El Salvador’s president says he will make the Bitcoin crypto-currency legal tender in the country.
If his plan is backed by congress, the Central American country would be first in the world to formally adopt the digital currency.
It would be used alongside the US dollar, El Salvador’s official currency.
President Nayib Bukele says Bitcoin will make it easier for Salvadorans living abroad to send payments home.
“In the short term, this will generate jobs and help provide financial inclusion to thousands outside the formal economy,” Mr Bukele told a Bitcoin conference in Florida, adding that it could also boost investment to the country.
He said he would send the legislation to congress next week.
Should it pass, the move would open up financial services to the 70% of Salvadorans who do not have bank accounts, the president said.
El Salvador’s economy relies heavily on remittances, or money sent home from abroad, which make up around 20% of the country’s gross domestic product (GDP).
More than two million Salvadorans live outside the country, but they continue to keep close ties to their place of birth, sending back more than $4bn (£2.9bn) each year.
Current services can charge fees for such transfers, which can take days to arrive and sometimes need to be picked up in person, according to the announcement.
“This will improve lives and the future of millions,” Mr Bukele said.
He did not give more details about how the policy would work.
Bitcoin, a virtual asset with no direct connection to the real economy, has seen large fluctuations in value over the years.
Most of the world’s central banks are looking into the possibility of creating their own digital currencies.

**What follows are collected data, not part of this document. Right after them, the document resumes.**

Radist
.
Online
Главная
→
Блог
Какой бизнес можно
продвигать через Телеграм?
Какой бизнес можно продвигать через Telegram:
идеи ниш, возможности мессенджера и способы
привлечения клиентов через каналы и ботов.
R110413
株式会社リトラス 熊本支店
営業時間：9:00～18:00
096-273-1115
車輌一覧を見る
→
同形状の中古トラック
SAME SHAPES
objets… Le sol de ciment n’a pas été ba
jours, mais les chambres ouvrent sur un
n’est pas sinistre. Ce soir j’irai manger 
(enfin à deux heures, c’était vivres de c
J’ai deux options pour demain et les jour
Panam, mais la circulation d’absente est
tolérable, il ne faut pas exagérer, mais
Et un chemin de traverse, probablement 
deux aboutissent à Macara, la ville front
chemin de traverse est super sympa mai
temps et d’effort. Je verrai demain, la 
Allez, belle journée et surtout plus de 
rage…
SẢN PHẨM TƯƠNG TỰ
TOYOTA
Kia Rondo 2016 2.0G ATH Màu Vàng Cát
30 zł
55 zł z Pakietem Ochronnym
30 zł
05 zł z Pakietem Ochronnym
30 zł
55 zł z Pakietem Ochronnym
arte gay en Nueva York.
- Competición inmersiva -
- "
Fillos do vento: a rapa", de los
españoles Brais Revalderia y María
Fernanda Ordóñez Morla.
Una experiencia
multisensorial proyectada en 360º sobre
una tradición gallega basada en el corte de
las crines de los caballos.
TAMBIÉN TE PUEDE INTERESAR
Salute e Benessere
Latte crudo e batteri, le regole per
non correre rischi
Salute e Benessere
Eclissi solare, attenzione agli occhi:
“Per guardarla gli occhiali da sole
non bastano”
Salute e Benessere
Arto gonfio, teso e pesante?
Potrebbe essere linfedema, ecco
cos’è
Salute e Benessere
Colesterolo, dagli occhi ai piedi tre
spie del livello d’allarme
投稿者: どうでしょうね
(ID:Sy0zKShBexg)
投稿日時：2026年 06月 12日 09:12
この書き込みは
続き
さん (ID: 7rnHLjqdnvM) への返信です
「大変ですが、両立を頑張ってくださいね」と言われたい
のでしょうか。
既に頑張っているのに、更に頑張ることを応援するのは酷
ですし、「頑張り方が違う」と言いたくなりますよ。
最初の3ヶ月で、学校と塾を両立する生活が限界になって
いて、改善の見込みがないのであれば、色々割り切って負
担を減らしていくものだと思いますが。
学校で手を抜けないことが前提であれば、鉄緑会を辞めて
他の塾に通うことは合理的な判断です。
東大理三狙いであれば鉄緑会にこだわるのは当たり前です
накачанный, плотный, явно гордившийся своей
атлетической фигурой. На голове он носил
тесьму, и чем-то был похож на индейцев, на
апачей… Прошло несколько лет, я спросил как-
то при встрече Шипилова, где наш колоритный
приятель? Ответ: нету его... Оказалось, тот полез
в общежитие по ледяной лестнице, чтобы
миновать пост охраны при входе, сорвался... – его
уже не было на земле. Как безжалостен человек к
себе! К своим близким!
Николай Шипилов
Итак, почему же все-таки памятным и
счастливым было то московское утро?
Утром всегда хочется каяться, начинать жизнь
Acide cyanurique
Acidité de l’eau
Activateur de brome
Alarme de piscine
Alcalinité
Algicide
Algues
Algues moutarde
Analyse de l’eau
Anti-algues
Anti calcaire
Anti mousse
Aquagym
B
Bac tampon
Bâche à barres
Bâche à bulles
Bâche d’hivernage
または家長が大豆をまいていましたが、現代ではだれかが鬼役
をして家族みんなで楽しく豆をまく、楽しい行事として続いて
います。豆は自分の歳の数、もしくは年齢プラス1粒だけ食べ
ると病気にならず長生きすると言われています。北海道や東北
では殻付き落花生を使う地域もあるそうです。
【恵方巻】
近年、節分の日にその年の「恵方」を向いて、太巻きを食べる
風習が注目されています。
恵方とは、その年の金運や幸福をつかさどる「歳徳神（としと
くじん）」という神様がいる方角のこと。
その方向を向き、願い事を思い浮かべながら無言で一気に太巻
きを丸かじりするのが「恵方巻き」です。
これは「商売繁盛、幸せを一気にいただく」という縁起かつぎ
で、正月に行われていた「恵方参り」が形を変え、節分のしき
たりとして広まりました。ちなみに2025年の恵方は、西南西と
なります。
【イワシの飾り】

In April, the Bank of England announced it was looking into creating a digital money that would exist alongside cash and bank deposits.

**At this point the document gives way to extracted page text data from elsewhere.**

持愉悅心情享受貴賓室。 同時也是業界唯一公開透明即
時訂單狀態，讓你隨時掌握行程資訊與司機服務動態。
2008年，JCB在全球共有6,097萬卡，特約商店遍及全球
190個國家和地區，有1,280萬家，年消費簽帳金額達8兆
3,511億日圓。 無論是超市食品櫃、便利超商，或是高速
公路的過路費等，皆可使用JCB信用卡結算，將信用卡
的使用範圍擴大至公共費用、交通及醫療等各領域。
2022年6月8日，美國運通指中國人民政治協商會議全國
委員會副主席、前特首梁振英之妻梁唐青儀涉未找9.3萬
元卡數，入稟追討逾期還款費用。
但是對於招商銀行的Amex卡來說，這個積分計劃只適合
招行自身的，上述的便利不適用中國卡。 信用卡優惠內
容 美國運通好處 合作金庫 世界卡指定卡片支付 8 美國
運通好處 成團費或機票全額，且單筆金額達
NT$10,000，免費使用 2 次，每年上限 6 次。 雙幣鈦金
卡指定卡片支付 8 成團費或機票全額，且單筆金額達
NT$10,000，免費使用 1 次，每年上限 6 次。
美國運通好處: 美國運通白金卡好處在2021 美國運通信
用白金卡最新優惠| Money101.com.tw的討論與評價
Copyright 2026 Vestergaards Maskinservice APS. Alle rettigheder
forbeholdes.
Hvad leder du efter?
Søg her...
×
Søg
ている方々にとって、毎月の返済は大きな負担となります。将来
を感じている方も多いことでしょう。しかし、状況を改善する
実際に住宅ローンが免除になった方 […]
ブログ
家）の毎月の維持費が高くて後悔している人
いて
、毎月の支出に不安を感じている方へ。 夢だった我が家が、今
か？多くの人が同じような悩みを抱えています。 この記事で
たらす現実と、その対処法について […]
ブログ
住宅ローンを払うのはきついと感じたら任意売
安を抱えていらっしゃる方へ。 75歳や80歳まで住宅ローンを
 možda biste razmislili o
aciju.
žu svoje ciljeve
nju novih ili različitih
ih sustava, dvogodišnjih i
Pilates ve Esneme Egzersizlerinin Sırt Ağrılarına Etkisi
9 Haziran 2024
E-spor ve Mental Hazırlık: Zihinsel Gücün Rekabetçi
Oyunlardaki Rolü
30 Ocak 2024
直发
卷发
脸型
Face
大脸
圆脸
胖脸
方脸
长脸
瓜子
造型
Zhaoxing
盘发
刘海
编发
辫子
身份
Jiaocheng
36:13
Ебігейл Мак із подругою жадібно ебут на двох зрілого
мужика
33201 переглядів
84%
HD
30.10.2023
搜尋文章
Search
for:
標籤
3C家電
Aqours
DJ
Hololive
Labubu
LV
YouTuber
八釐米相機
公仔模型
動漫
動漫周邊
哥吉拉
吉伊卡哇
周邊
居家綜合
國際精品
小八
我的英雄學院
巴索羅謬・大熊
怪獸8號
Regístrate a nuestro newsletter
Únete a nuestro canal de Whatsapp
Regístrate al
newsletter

The plan announced by President Nayib Bukele would make the small Central American nation the first in the world to adopt the digital currency, Bitcoin, as legal tender alongside the dollar.
It would be a unique and bold step, the first by a sovereign country, and that may well be part of the attraction for Mr Bukele, a young, media-savvy and very popular leader who worries Washington over his increasingly autocratic tendencies.

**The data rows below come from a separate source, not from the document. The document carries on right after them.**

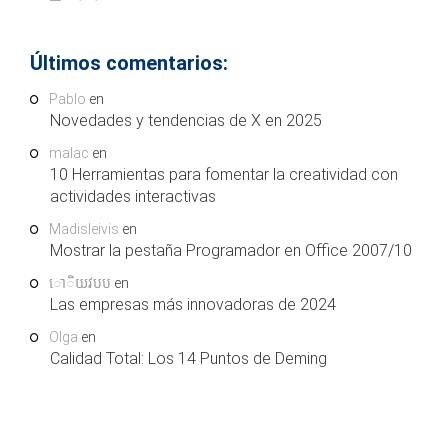
Últimos comentarios:
Pablo
en
Novedades y tendencias de X en 2025
malac
en
10 Herramientas para fomentar la creatividad con
actividades interactivas
Madisleivis
en
Mostrar la pestaña Programador en Office 2007/10
ោិយវបប
en
Las empresas más innovadoras de 2024
Olga
en
Calidad Total: Los 14 Puntos de Deming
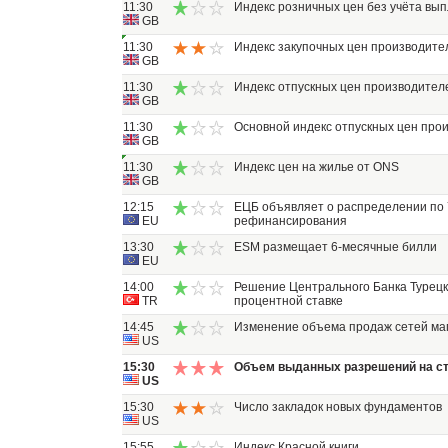
11:30
Индекс розничных цен без учёта вып
GB
11:30
Индекс закупочных цен производите
GB
11:30
Индекс отпускных цен производител
GB
11:30
Основной индекс отпускных цен про
GB
11:30
Индекс цен на жилье от ONS
GB
12:15
ЕЦБ объявляет о распределении по 
EU
рефинансирования
13:30
ESM размещает 6-месячные билли
EU
14:00
Решение Центрального Банка Турецк
TR
процентной ставке
14:45
Изменение объема продаж сетей маг
US
15:30
Объем выданных разрешений на с
US
15:30
Число закладок новых фундаментов
US
15:55
Индекс Красной книги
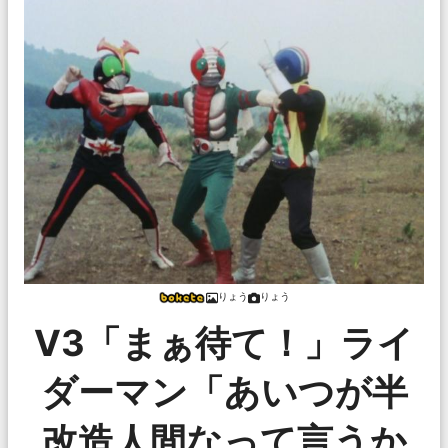
りょう
りょう
V3「まぁ待て！」ライ
ダーマン「あいつが半
改造人間なって言うか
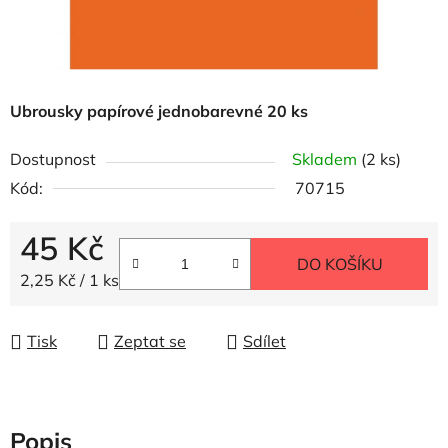
Ubrousky papírové jednobarevné 20 ks
Dostupnost
Skladem
(2 ks)
Kód:
70715
45 Kč
DO KOŠÍKU
Měrná cena:
2,25 Kč / 1 ks
Tisk
Zeptat se
Sdílet
Popis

There are still many questions over how the digital currency would become the country’s legal tender – a major overhaul of El Salvador’s financial infrastructure would be needed with Bitcoin at its heart.
But, in essence, it appears that is what Mr Bukele is proposing.
Much of El Salvador’s developing economy is based on remittances from abroad and the move to a digital currency may allow family members to avoid the costly fees involved in sending money home each month.
Either way, it is a move which is likely to bolster Bitcoin’s image as the “currency of the future” and President Bukele’s standing among his supporters as an innovator.
Roger Ver, from the website Bitcoin.com, told BBC News that other crypto-currencies would do a better job than Bitcoin.
“This is fantastic news for all crypto-currencies in general, but what most of the world doesn’t realise is that Bitcoin doesn’t work as a currency anymore.
“Now other currencies, like Bitcoin Cash, or Monero or ZCash do a far, far better job of working as a currency.
“Bitcoin can only process around three transactions per second – there is no way a network that can handle three transactions per second can ever be money for the entire world.”
Other cryptocurrencies were better when it came to transferring remittances, too, as they charged much less than Bitcoin, Mr Ver said.